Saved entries
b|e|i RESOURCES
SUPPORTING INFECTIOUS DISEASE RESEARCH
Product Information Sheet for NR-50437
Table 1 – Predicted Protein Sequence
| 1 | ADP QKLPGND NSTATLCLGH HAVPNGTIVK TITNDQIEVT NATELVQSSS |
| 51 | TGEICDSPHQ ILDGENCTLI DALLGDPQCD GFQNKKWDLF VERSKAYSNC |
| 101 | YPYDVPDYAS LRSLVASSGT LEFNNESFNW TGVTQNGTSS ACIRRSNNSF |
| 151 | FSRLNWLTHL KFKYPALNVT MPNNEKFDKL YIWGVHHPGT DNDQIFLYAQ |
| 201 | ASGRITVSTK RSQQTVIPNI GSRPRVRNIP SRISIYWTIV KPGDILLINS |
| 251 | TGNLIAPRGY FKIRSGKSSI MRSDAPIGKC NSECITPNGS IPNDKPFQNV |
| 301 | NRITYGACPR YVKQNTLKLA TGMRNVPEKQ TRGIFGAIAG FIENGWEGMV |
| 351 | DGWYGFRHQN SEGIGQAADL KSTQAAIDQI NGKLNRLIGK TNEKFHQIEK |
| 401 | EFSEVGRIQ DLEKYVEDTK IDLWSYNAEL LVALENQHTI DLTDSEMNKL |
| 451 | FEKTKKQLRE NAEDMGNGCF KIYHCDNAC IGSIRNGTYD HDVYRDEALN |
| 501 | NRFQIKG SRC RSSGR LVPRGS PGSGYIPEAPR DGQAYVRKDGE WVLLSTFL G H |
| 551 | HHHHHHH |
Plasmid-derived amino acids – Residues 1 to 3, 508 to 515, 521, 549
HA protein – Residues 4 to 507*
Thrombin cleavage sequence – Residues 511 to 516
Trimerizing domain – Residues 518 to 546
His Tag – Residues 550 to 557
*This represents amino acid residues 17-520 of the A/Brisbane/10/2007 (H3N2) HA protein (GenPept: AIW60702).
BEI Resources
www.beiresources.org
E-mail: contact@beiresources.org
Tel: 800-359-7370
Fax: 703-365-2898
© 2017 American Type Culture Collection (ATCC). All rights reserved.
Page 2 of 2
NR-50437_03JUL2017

▸ **Task**: Set down the entries verbatim, leaving none out.

▸ **Expected answer**:
b|e|i RESOURCES
SUPPORTING INFECTIOUS DISEASE RESEARCH
Product Information Sheet for NR-50437
Table 1 – Predicted Protein Sequence
| 1 | ADP QKLPGND NSTATLCLGH HAVPNGTIVK TITNDQIEVT NATELVQSSS |
| 51 | TGEICDSPHQ ILDGENCTLI DALLGDPQCD GFQNKKWDLF VERSKAYSNC |
| 101 | YPYDVPDYAS LRSLVASSGT LEFNNESFNW TGVTQNGTSS ACIRRSNNSF |
| 151 | FSRLNWLTHL KFKYPALNVT MPNNEKFDKL YIWGVHHPGT DNDQIFLYAQ |
| 201 | ASGRITVSTK RSQQTVIPNI GSRPRVRNIP SRISIYWTIV KPGDILLINS |
| 251 | TGNLIAPRGY FKIRSGKSSI MRSDAPIGKC NSECITPNGS IPNDKPFQNV |
| 301 | NRITYGACPR YVKQNTLKLA TGMRNVPEKQ TRGIFGAIAG FIENGWEGMV |
| 351 | DGWYGFRHQN SEGIGQAADL KSTQAAIDQI NGKLNRLIGK TNEKFHQIEK |
| 401 | EFSEVGRIQ DLEKYVEDTK IDLWSYNAEL LVALENQHTI DLTDSEMNKL |
| 451 | FEKTKKQLRE NAEDMGNGCF KIYHCDNAC IGSIRNGTYD HDVYRDEALN |
| 501 | NRFQIKG SRC RSSGR LVPRGS PGSGYIPEAPR DGQAYVRKDGE WVLLSTFL G H |
| 551 | HHHHHHH |
Plasmid-derived amino acids – Residues 1 to 3, 508 to 515, 521, 549
HA protein – Residues 4 to 507*
Thrombin cleavage sequence – Residues 511 to 516
Trimerizing domain – Residues 518 to 546
His Tag – Residues 550 to 557
*This represents amino acid residues 17-520 of the A/Brisbane/10/2007 (H3N2) HA protein (GenPept: AIW60702).
BEI Resources
www.beiresources.org
E-mail: contact@beiresources.org
Tel: 800-359-7370
Fax: 703-365-2898
© 2017 American Type Culture Collection (ATCC). All rights reserved.
Page 2 of 2
NR-50437_03JUL2017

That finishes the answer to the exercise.